**Exercise task 1:** From the forum thread on attending football matches while pregnant, copy out verbatim the stretch from "# Going to a" through "the first game?".
**Exercise task 2:** In the forum thread on attending football matches while pregnant, how far along was Jodie.82 when attending a day match in England?

**Document section:**
##########
# Going to a football match whilst pregnant...



## Gizzy

Just wondered if anyone had any of experiances of attending a football match when preg?

I love going to the football but will be round 17 weeks preg at the start of the new seeason - am i being to ambitious thinkking i might be able to go to at least the first game?

x


----------



## livfc

I went with OH last season when I was 36 weeks pregnant:thumbup:I was sat down,and just watched the game with everyone else,and was fine


----------



## lucilou

I'm not into football, but I went to rock concerts at 10, 26 and 37 weeks last time, and I was fine!

For the last 2 I had a seat but I didn't spend much time in it. I would have hated not to have the option to sit and still watch though. Also wouldn't have liked to be in a standing only area in case I got squashed or needed to make a quick exit!


----------



## Lettuce

Hi, I attended all the matches last season, my last was at 8months pregnant, last game of the season. Never had a problem, and I intend to take baby to a few games next season (not renewing my season ticket next season, just cos I wont get to all of them, but will def be attending some!) xx


----------



## Jodie.82

yep I went to a day match while in England at about 25 weeks pregnant.....gave up my ticket for spurs arsenal however in case of trouble as was a night match and too rowdy! day time fine though


----------



## kanga

I carried on going til about 30 weeks. Just stick your belly out and ppl dont bash into you, hehe! x


----------



## Tatertot

In the US things are much different. Less chance of "trouble" here. I went at nine weeks and aside from horrendous weather forcing us to leave early, everything was fine.
##########
**Supplied entries:**
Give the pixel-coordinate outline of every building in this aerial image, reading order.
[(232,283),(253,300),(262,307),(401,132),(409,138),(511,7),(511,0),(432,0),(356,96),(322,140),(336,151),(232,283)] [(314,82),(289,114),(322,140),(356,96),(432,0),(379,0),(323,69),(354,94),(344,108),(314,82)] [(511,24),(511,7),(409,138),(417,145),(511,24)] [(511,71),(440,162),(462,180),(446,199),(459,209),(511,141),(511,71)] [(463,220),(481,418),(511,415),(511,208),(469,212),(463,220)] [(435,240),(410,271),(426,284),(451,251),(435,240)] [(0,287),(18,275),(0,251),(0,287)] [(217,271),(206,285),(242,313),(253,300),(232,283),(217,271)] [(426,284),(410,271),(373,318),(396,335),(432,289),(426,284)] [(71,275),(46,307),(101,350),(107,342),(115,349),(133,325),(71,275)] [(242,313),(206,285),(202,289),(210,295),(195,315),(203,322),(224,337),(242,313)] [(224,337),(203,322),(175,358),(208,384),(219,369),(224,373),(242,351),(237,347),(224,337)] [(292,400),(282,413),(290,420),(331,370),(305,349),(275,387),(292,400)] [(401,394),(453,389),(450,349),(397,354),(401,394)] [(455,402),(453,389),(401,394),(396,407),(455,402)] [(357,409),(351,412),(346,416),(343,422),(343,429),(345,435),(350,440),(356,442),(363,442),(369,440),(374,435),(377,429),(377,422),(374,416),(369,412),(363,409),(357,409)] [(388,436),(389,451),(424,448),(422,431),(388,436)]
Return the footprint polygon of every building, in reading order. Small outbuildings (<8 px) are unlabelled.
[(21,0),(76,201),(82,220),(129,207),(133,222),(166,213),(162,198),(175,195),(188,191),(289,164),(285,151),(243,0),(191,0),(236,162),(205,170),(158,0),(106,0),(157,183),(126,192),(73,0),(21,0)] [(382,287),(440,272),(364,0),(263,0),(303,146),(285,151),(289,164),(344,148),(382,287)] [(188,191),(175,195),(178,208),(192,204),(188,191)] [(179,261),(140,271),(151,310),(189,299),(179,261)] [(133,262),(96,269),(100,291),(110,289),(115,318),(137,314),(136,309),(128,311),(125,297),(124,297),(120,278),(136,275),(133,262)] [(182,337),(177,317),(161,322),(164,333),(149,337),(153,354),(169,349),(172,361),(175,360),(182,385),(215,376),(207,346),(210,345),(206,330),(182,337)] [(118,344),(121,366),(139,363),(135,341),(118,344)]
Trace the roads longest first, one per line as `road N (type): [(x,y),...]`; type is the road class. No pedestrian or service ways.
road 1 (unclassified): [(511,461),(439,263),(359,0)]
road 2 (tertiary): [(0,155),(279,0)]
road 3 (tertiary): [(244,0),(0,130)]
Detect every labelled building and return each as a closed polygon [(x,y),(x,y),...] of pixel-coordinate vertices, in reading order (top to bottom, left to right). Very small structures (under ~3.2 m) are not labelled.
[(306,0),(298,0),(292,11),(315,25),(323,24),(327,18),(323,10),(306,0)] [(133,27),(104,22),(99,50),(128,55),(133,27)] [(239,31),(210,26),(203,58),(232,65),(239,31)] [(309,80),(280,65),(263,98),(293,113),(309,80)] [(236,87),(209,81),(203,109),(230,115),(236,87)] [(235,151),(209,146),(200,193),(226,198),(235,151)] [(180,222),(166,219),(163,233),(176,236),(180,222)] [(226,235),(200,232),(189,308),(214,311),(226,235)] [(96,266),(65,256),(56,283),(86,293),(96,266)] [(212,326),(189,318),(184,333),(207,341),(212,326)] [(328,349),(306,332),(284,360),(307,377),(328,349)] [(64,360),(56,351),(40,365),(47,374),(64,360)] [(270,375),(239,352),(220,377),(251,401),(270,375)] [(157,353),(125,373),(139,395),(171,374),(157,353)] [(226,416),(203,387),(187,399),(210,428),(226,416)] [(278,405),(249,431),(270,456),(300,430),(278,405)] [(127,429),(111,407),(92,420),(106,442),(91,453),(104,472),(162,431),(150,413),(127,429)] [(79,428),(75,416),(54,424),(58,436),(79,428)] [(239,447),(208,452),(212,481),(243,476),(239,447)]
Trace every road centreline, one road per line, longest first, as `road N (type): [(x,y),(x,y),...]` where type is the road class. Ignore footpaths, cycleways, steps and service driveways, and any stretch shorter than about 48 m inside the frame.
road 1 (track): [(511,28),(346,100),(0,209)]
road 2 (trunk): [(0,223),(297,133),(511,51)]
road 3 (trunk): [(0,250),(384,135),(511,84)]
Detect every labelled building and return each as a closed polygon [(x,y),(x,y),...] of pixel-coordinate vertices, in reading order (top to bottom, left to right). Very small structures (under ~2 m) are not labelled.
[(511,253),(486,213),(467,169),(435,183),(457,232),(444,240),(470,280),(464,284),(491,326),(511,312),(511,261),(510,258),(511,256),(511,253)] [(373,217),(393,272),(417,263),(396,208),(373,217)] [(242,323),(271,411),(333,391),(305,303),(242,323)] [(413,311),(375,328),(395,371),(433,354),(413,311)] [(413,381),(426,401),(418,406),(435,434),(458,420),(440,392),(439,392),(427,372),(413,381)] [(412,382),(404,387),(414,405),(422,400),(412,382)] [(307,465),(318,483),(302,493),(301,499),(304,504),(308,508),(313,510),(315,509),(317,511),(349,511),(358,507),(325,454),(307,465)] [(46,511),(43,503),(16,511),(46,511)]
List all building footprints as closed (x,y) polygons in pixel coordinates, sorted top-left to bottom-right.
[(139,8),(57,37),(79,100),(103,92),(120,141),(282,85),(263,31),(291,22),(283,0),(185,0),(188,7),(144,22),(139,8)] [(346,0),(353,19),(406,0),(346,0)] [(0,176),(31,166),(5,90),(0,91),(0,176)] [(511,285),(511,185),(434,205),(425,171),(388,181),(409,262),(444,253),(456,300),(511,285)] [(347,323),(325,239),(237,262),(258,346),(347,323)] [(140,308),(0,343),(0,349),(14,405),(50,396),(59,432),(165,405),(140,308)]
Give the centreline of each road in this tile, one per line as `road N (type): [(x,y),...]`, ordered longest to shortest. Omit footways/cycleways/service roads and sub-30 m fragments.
##########
**Task output 1:**
# Going to a football match whilst pregnant...



## Gizzy

Just wondered if anyone had any of experiances of attending a football match when preg?

I love going to the football but will be round 17 weeks preg at the start of the new seeason - am i being to ambitious thinkking i might be able to go to at least the first game?

**Task output 2:** About 25 weeks pregnant.